Nothing is to be left out; print all the entries exactly.

[Data extracted from a collection]:
_ _ _ _ _ _ _
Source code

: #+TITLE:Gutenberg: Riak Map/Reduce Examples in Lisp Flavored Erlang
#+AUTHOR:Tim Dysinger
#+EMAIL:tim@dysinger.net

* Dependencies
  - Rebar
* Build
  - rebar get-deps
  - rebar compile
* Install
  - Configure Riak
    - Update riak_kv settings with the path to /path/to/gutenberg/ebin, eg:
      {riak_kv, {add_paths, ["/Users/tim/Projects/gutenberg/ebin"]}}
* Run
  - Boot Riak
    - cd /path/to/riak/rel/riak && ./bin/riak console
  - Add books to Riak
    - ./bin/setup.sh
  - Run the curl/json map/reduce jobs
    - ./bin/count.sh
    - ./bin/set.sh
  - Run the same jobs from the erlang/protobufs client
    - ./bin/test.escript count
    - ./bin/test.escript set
_ _ _ _ _ _ _
[Reply to the task]:
Source code

: #+TITLE:Gutenberg: Riak Map/Reduce Examples in Lisp Flavored Erlang
#+AUTHOR:Tim Dysinger
#+EMAIL:tim@dysinger.net

* Dependencies
  - Rebar
* Build
  - rebar get-deps
  - rebar compile
* Install
  - Configure Riak
    - Update riak_kv settings with the path to /path/to/gutenberg/ebin, eg:
      {riak_kv, {add_paths, ["/Users/tim/Projects/gutenberg/ebin"]}}
* Run
  - Boot Riak
    - cd /path/to/riak/rel/riak && ./bin/riak console
  - Add books to Riak
    - ./bin/setup.sh
  - Run the curl/json map/reduce jobs
    - ./bin/count.sh
    - ./bin/set.sh
  - Run the same jobs from the erlang/protobufs client
    - ./bin/test.escript count
    - ./bin/test.escript set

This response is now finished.